What makes these seem so different in character, when both use the very same words? I'll argue that this is because your language-agency, immediately upon hearing the first word-string, knows exactly what to do with it because it fits a well-established sentence-frame. The second string fits no familiar form at all. But how do we fit those sentence-frames? We'll come to that presently, but for the moment, let's simply assume that our young listener has somehow come to classify words into various types, like nouns, adjectives, verbs, and adverbs. (We'll ignore the fact that children go through other stages before they use words as adults do.) Then our first string of words has this form:
Adjective Noun Verb Adverb Now we'll suppose our listener has learned a specific recognition- frame that is activated on hearing this string of particular types of words. This frame then executes a special process script that makes the following assignments to the terminals of a Trans-frame. The neme for steal is assigned to the Trans-frame's Action terminal, while the neme for squares is attached to the Actor terminal. The frame then activates scripts that modify the action steal by applying to it the neme for honestly and modify the object squares by applying to it the neme for round. Up to this point, everything works smoothly: the language-agency has found a use for every word. We have special names for the strings of words that we process with such fluency: we call them phrases or sentences.
A word-string seems grammatical if all its words fit quickly and easily into frames that connect suitably to one another.

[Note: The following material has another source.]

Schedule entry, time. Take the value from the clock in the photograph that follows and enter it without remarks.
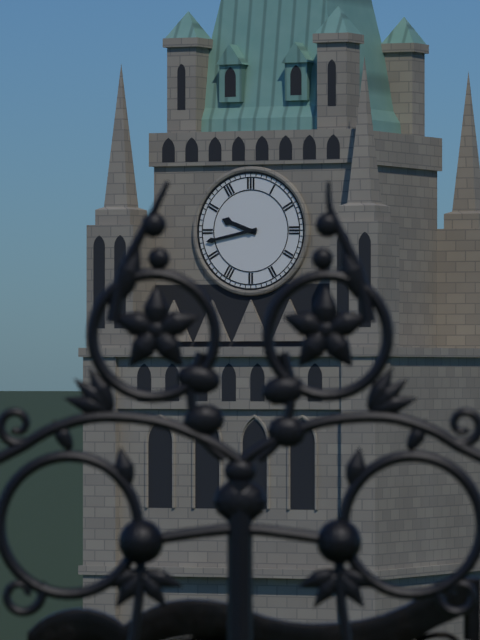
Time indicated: 9:43
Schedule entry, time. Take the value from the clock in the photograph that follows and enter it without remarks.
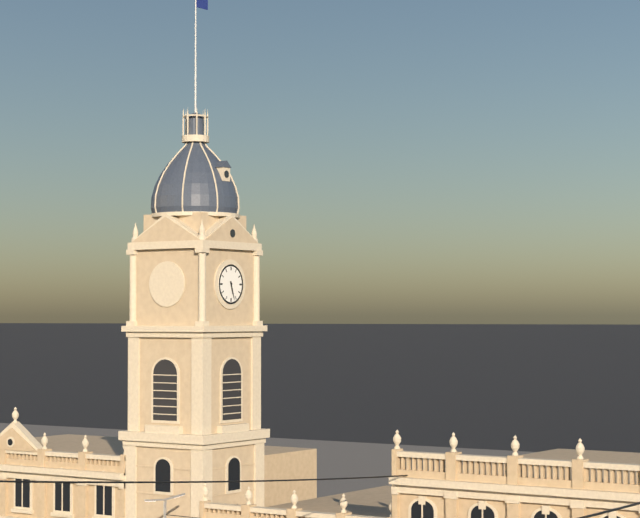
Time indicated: 5:27
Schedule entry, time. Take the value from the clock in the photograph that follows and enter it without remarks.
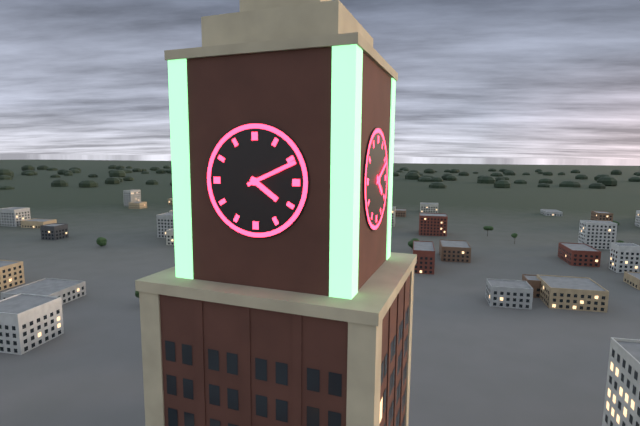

However, at this point some serious conflicts start to appear within some other agencies because of certain incompatibilities. The frame for steal requires its Actor to be animate. A square can't steal, because it's not alive! Besides, the frame for steal expects an act that's reprehensible, and that clashes with the modifier for honestly. If that weren't bad enough, our agency for describing shape can't tolerate the polynemes for round and square when both are activated at the same time. It doesn't matter that our sentence is grammatical: so much turmoil is set up that most of its meaning cancels out and we regard it as nonsense. But it is important to recognize that the distinction between sense and nonsense is only partly a matter of grammar, for consider what happens when you hear these three words:
thief -- -- careless -- -- prison --
Although these do not establish any single well-formed grammar- frame, they activate some word-sense nemes that skip past all our grammar-forms to fit a familiar story-frame, a moral tale about a thief who's caught and reaps a just reward. Ungrammatical expressions can frequently be meaningful when they lead to clear and stable mental states. Grammar is the servant of language, not the master.